Поэты, каждый по-своему, искали ответ на этот вопрос. Слуцкий надеялся на новое поколение — и ведь было, казалось, на что надеяться: «Интеллигентнее всех в стране / девятиклассники, десятиклассники. / Ими только что прочитаны классики / и не забыты еще вполне».
Кто они, оппоненты Вознесенского, которым он будет упрямо, с семидесятых годов до последних лет жизни, повторять, доказывать: «Есть русская интеллигенция! Есть!» И кого — что немаловажно — он назовет «интеллигенцией». Каждый ведь станет примерять это к себе — да не про каждого речь. «Не масса индифферентная, а совесть страны и честь».
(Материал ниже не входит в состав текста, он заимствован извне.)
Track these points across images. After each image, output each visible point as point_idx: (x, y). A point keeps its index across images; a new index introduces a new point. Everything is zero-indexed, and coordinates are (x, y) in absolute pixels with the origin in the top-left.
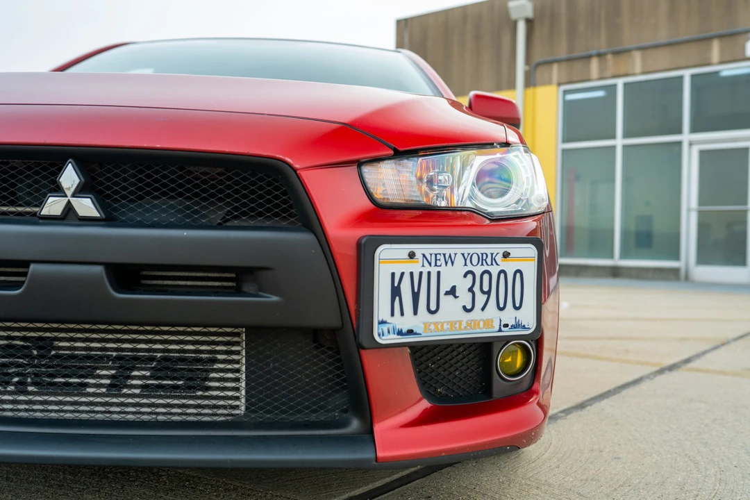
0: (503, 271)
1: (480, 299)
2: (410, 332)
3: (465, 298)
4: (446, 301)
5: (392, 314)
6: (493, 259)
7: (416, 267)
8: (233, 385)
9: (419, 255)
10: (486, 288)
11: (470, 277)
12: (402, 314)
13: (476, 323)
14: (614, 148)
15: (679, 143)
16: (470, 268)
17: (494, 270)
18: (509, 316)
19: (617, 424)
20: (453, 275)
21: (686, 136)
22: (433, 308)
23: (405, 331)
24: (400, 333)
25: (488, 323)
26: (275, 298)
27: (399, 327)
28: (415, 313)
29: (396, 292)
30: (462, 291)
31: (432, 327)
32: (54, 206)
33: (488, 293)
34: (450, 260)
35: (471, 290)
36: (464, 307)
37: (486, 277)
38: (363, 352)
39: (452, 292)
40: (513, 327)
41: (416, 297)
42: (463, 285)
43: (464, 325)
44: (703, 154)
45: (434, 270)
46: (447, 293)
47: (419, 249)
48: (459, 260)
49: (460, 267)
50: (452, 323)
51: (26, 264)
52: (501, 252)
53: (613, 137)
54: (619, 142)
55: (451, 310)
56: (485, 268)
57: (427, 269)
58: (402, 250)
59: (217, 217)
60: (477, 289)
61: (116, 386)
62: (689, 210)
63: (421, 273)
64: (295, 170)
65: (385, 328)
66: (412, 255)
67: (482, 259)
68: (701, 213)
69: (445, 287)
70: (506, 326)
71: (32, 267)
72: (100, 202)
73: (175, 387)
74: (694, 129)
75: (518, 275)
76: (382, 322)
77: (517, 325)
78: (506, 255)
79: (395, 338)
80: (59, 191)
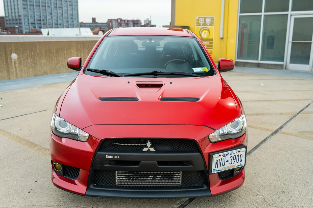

К концу семидесятых поэт найдет их в лифтерах и дворниках: «Опять надстройка рождает базис. / Лифтер бормочет во сне Гельвеция. / Интеллигенция обуржуазилась. / Родилась люмпен-интеллигенция. / Есть в русском „люмпен“ / от слова „любит…“»
…Зачем в этой главе так затянулись разговоры о «сотрясении мозга» времени? Зачем было судить-рядить о сверхдержавах с их глобальными претензиями, зачем опять — о неоконченной войне? Какое отношение все это имеет к космосу поэта?
В 1970-х годах Вознесенский обращается все чаще к Александру Блоку.